Klassische Recruiterinnen und Recruiter, die nur auf ihr eigenes Spielfeld schauen, haben ausgedient. Letztlich ist das aber eine sehr allgemeine Erkenntnis, die sich auf verschiedenste Tätigkeiten übertragen lässt. Verbinden, netzwerken, gemeinsam neue Wege einschlagen, gestalten statt verwalten, das ist das Mindset, das wir heute brauchen, nicht nur, aber auch im HR-Bereich. Wir möchten mit Employer Branding & Solutions einen Beitrag dazu leisten, dass dieses Mindset insgesamt mehr gelebt wird.

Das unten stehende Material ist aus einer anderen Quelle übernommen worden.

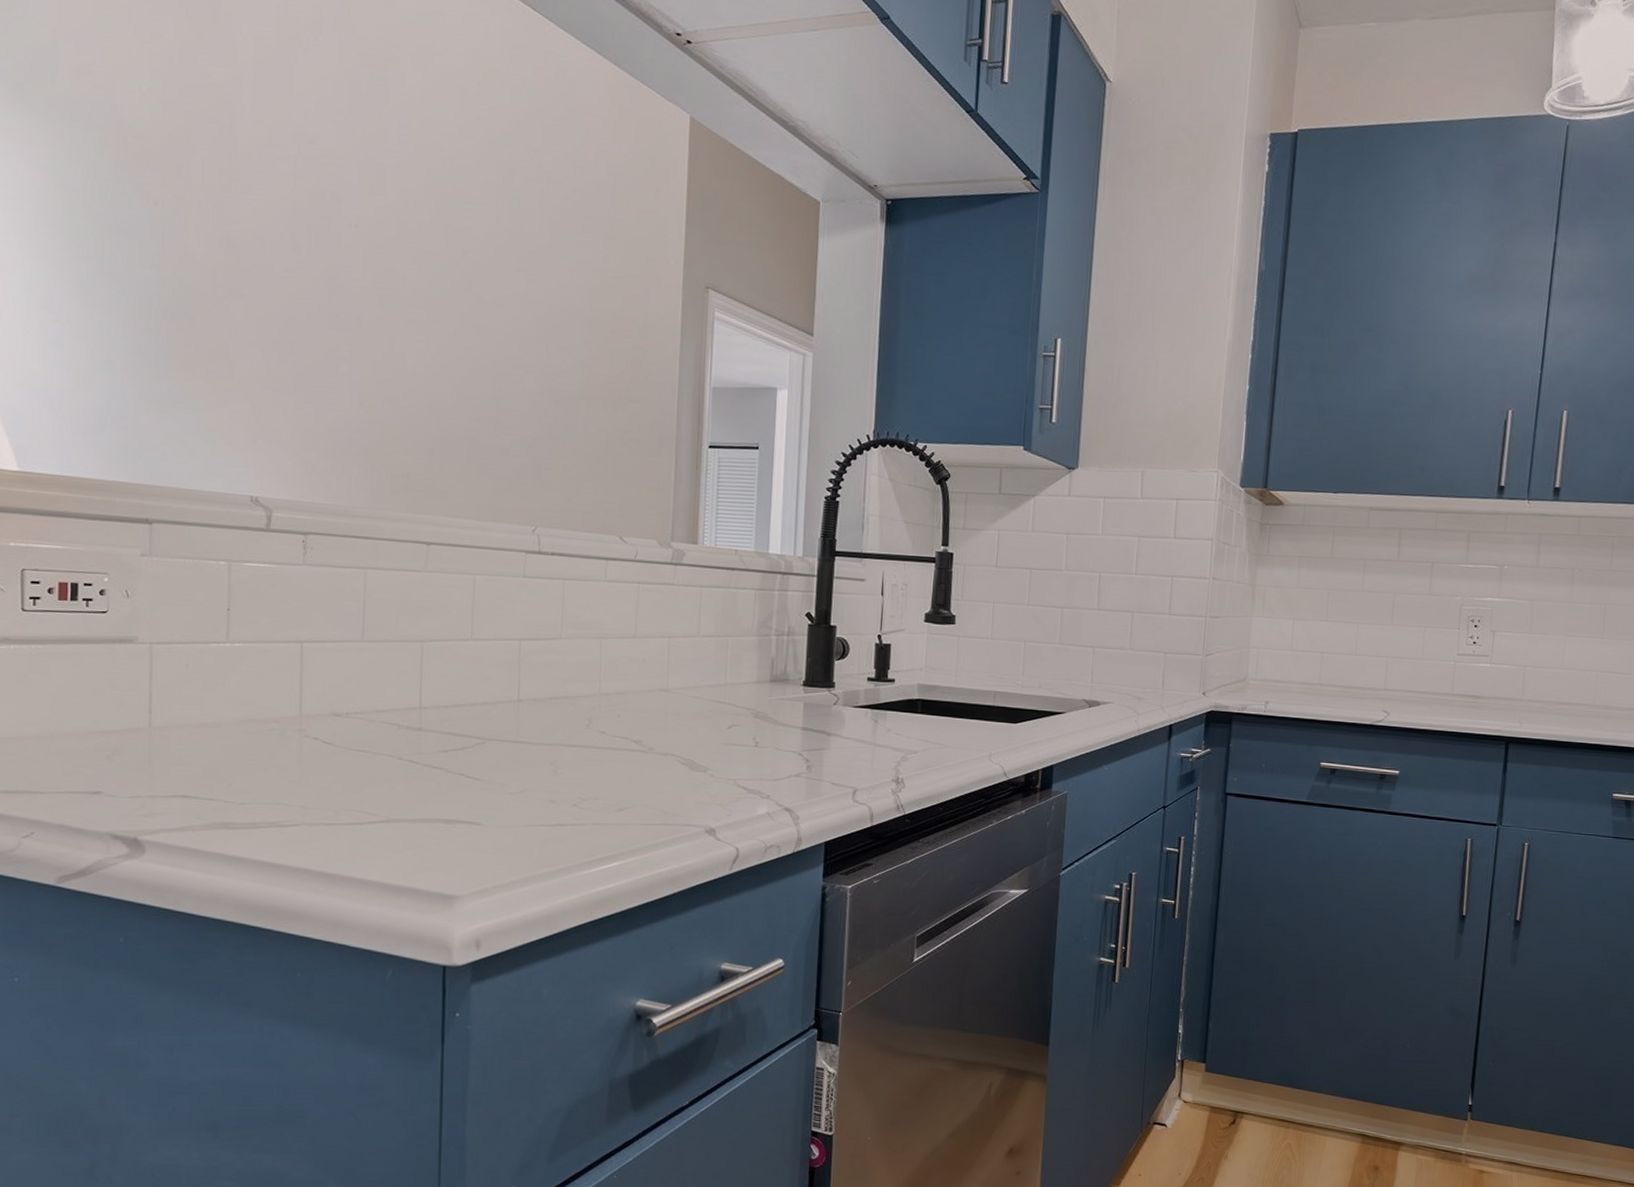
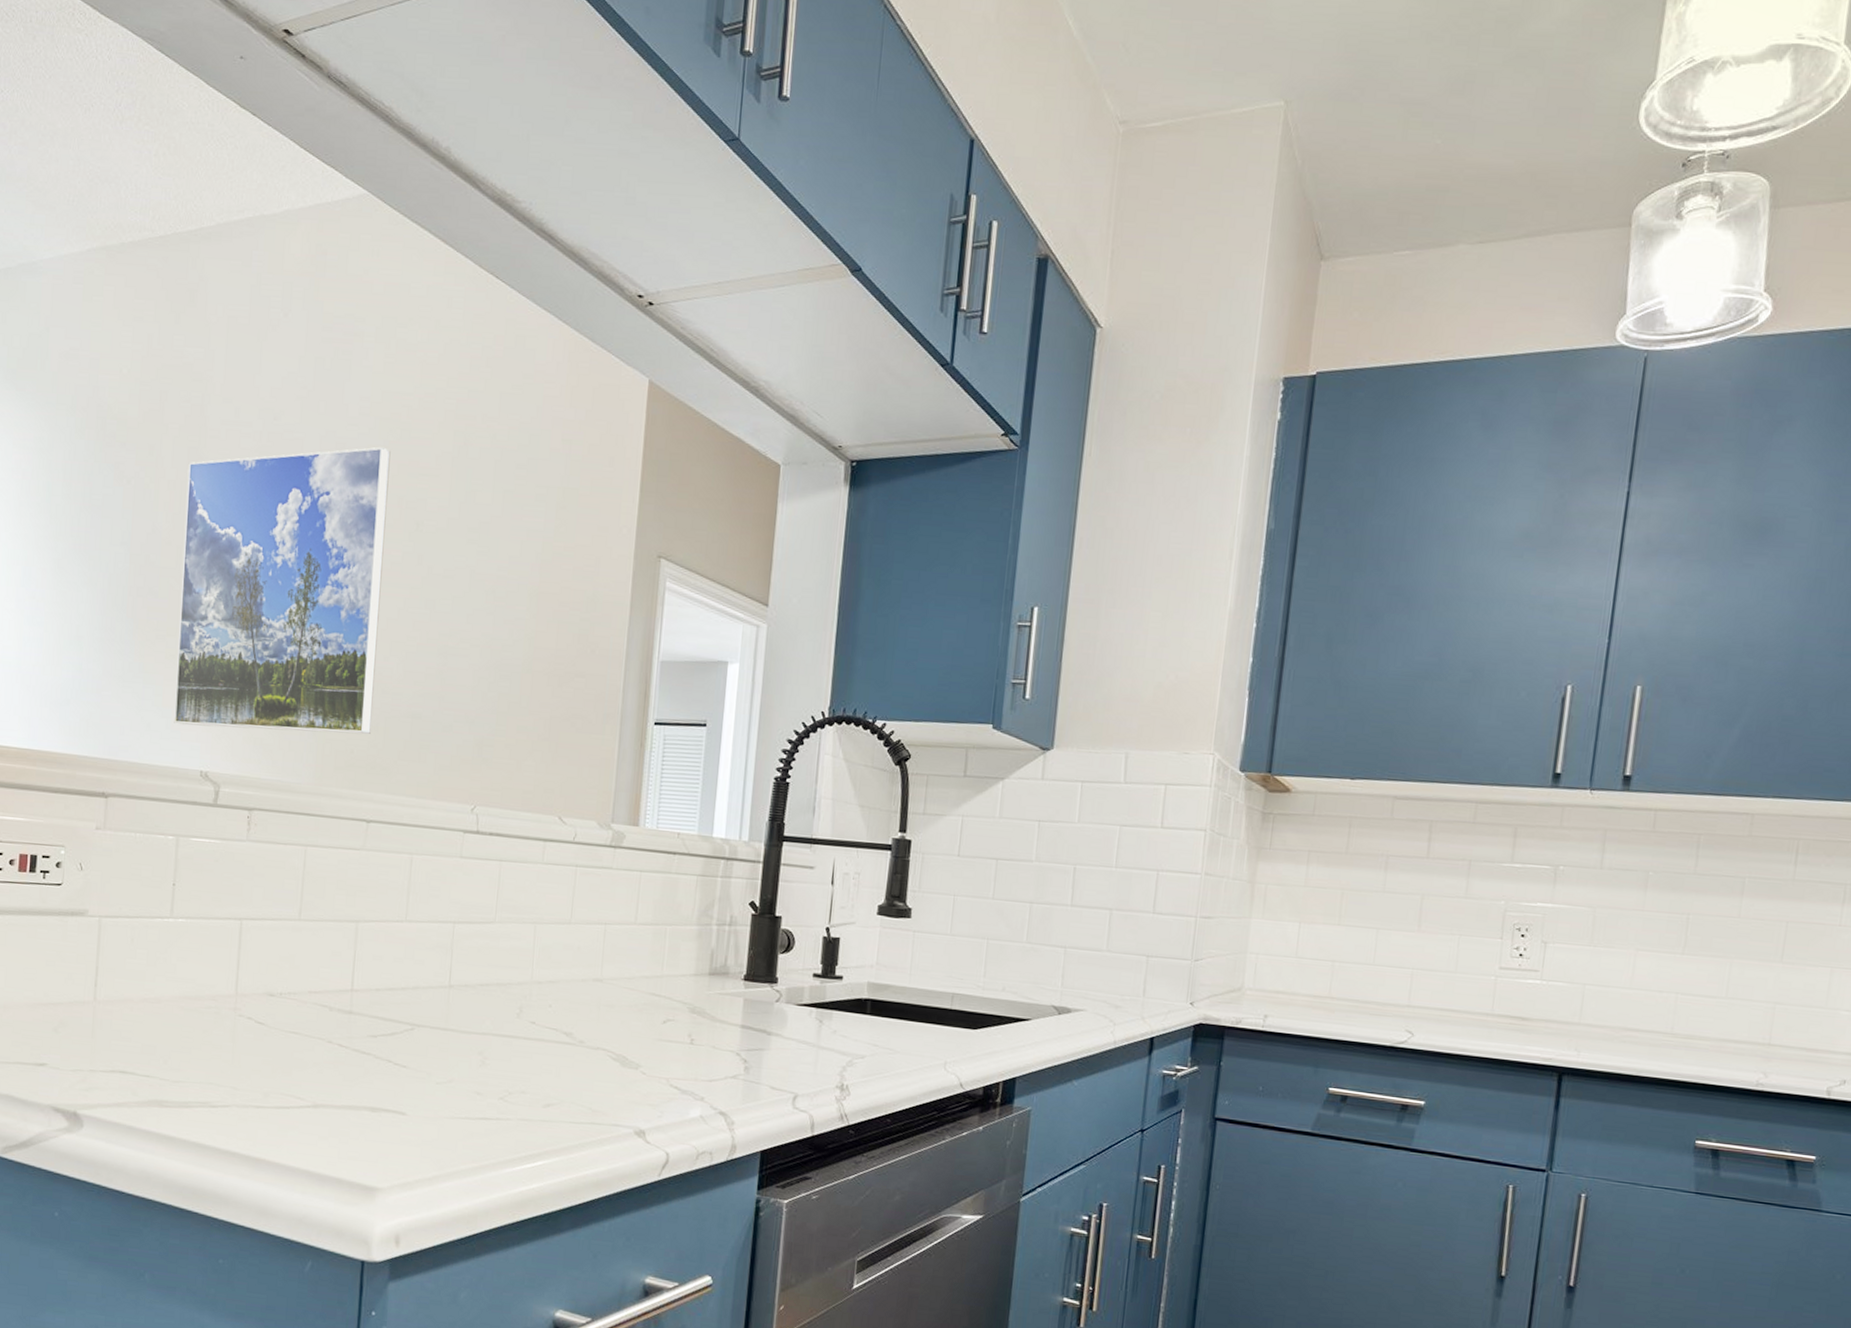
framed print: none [219,174,434,459] -> present [174,447,391,735]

Das Gespräch führte Helge Weinberg, Herausgeber HR JOURNAL.
Vera Koltermann ist Head of Employer Branding & Solutions bei StepStone. Als Employer-Branding-Expertin berät Vera Koltermann seit vielen Jahren nationale und internationale Kund*innen auf ihrem Weg zu einer starken Arbeitgebermarke. Mit ihrem Team bei StepStone verbindet sie Employer Branding & Recruiting ganzheitlich und interdisziplinär.